I appreciate Jason's invitation to guest-blog. I'll try to resist the urge to promote my recent paper (with Todd Peppers) on Supreme Court law clerks, and instead focus my comments (mostly) on the ways in which the cultures of the legal and social science academies are sometimes in opposition, and if (and how) those tensions might be resolved. I'd like to start with the issue of peer review, a subject that has received a good bit of attention both on this blog (e.g., here, here, and here), and on several others.
The advantages of peer review (by which I mean single- or double-blind review of singly-submitted manuscripts, as is the standard practice in the sciences, including the social sciences) are well-understood: it ensures (or at least improves the chances) that reviewers will have the necessary expertise to evaluate the work, allows those reviewers to be frank in their evaluations without fear of retribution, and removes at least some of the potential for reviewer bias due to personal factors. While the system generally works well, it is also criticized for (among other things) being slow, inefficient, biased in favor of well-known scholars and/or institutions, subject to predation and plagiarism, and inherently conservative.

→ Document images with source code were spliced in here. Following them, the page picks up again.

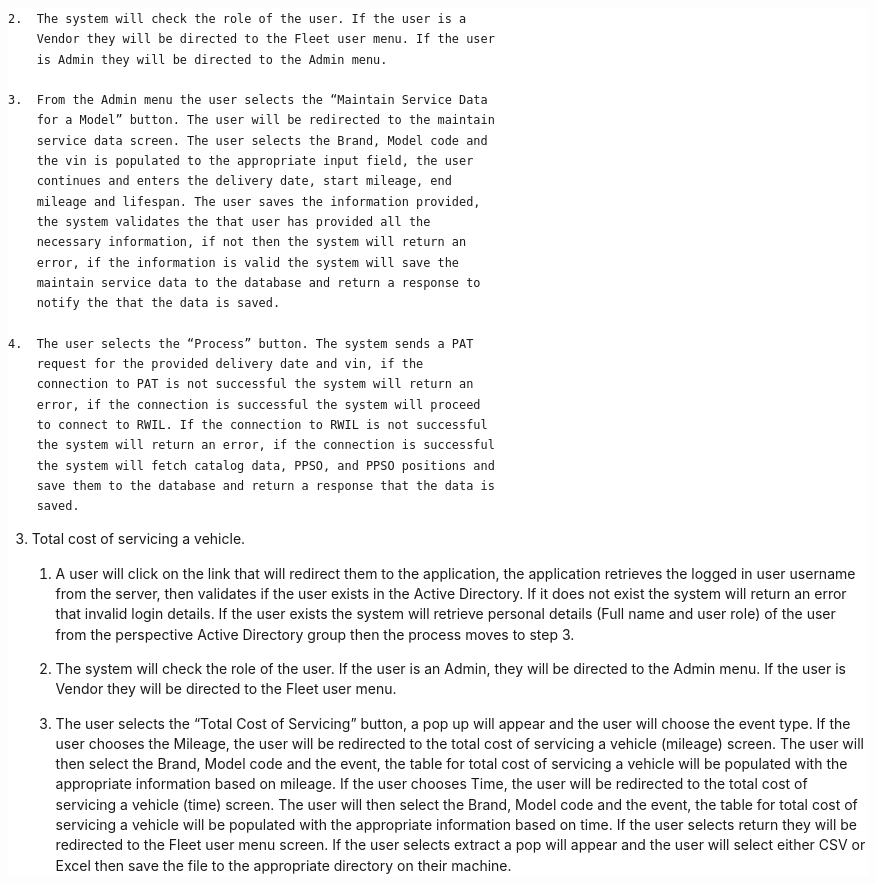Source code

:     2.  The system will check the role of the user. If the user is a
        Vendor they will be directed to the Fleet user menu. If the user
        is Admin they will be directed to the Admin menu.
    
    3.  From the Admin menu the user selects the “Maintain Service Data
        for a Model” button. The user will be redirected to the maintain
        service data screen. The user selects the Brand, Model code and
        the vin is populated to the appropriate input field, the user
        continues and enters the delivery date, start mileage, end
        mileage and lifespan. The user saves the information provided,
        the system validates the that user has provided all the
        necessary information, if not then the system will return an
        error, if the information is valid the system will save the
        maintain service data to the database and return a response to
        notify the that the data is saved.
    
    4.  The user selects the “Process” button. The system sends a PAT
        request for the provided delivery date and vin, if the
        connection to PAT is not successful the system will return an
        error, if the connection is successful the system will proceed
        to connect to RWIL. If the connection to RWIL is not successful
        the system will return an error, if the connection is successful
        the system will fetch catalog data, PPSO, and PPSO positions and
        save them to the database and return a response that the data is
        saved.

3.  Total cost of servicing a vehicle.
    
    1.  A user will click on the link that will redirect them to the
        application, the application retrieves the logged in user
        username from the server, then validates if the user exists in
        the Active Directory. If it does not exist the system will
        return an error that invalid login details. If the user exists
        the system will retrieve personal details (Full name and user
        role) of the user from the perspective Active Directory group
        then the process moves to step 3.
    
    2.  The system will check the role of the user. If the user is an
        Admin, they will be directed to the Admin menu. If the user is
        Vendor they will be directed to the Fleet user menu.
    
    3.  The user selects the “Total Cost of Servicing” button, a pop up
        will appear and the user will choose the event type. If the user
        chooses the Mileage, the user will be redirected to the total
        cost of servicing a vehicle (mileage) screen. The user will then
        select the Brand, Model code and the event, the table for total
        cost of servicing a vehicle will be populated with the
        appropriate information based on mileage. If the user chooses
        Time, the user will be redirected to the total cost of servicing
        a vehicle (time) screen. The user will then select the Brand,
        Model code and the event, the table for total cost of servicing
        a vehicle will be populated with the appropriate information
        based on time. If the user selects return they will be
        redirected to the Fleet user menu screen. If the user selects
        extract a pop will appear and the user will select either CSV or
        Excel then save the file to the appropriate directory on their
        machine.
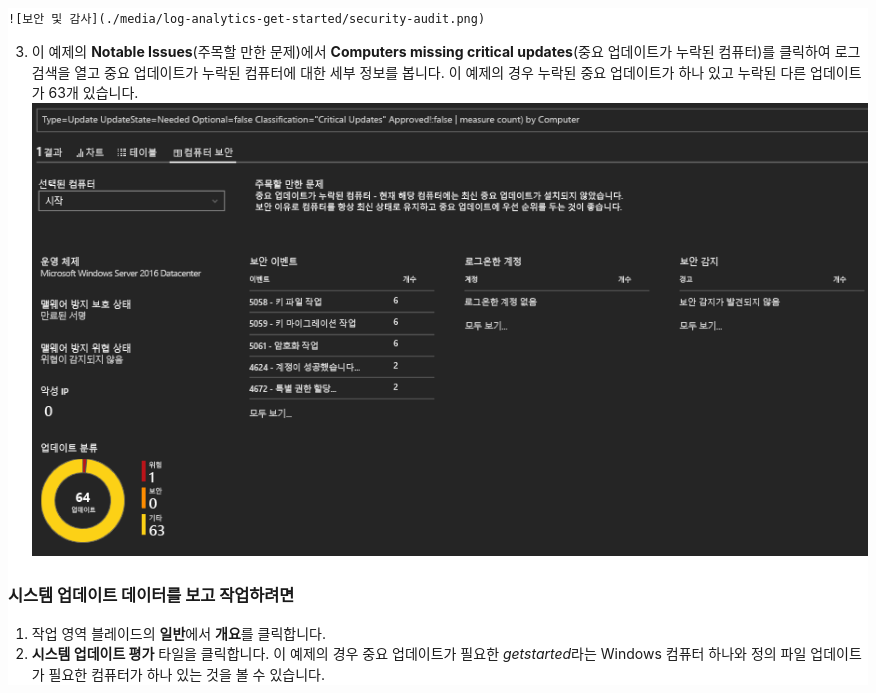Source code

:     ![보안 및 감사](./media/log-analytics-get-started/security-audit.png)
3. 이 예제의 **Notable Issues**(주목할 만한 문제)에서 **Computers missing critical updates**(중요 업데이트가 누락된 컴퓨터)를 클릭하여 로그 검색을 열고 중요 업데이트가 누락된 컴퓨터에 대한 세부 정보를 봅니다. 이 예제의 경우 누락된 중요 업데이트가 하나 있고 누락된 다른 업데이트가 63개 있습니다.  
    ![보안 및 감사 로그 검색](./media/log-analytics-get-started/security-audit-log-search.png)

### <a name="to-view-and-act-on-system-update-data"></a>시스템 업데이트 데이터를 보고 작업하려면

1. 작업 영역 블레이드의 **일반**에서 **개요**를 클릭합니다.  
2. **시스템 업데이트 평가** 타일을 클릭합니다. 이 예제의 경우 중요 업데이트가 필요한 *getstarted*라는 Windows 컴퓨터 하나와 정의 파일 업데이트가 필요한 컴퓨터가 하나 있는 것을 볼 수 있습니다.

All of this is in stark contrast to law reviews, where multiple submissions, expediting, and student review are the norm. Law review turnaround is generally faster than that at refereed journals, and its proponents claim that it lacks the conservative bias that comes from older, more established established scholars acting as gatekeepers. At the same time, it is hard for me to imagine a system more ill-suited to evaluating the scientific merit of a piece of scholarship. In a nutshell, peer review's small-"c" conservative bias is good for the scientific enterprise, but sometimes comes at a cost to the publishability of really innovative work, while law journals' biases toward "hot topics" and unconventional ideas works in the opposite direction.
The implications, particularly for junior faculty, are clear. Social science departments devalue publications in non-peer reviewed outlets, leaving social scientists with an interest in the law little incentive to publish in even the most prestigious law journals. On the other side, law faculty with shorter tenure clocks are less willing to allow 2-3 years (or more) to pass before an empirical paper is published in a peer-reviewed journal, making law reviews all the more appealing. The overall effect is to exacerbate what Frank Cross has called the "unfortunate interdisciplinary ignorance" between legal academics and social scientists.
What to do, then? One alternative, suggested by Valerie Hans in a comment to an earlier post, is to write separate pieces, one for a law review audience, the other for peer-reviewed journals. More radical options call for altering the way the journals (particularly law journals) operate. One suggestion along these lines was offered a few years ago by Lee Epstein and Gary King, but many others exist. One I find particularly creative (and intriguing) is open peer review. The journal Nature has recently implemented this approach on a trial basis; their report on the experiment is due out this fall. Given law professors' apparent affinity for on-line scholarship (cf. SSRN, and this blog!), this strikes me as a particularly strong candidate as a model for peer review of empirical legal research.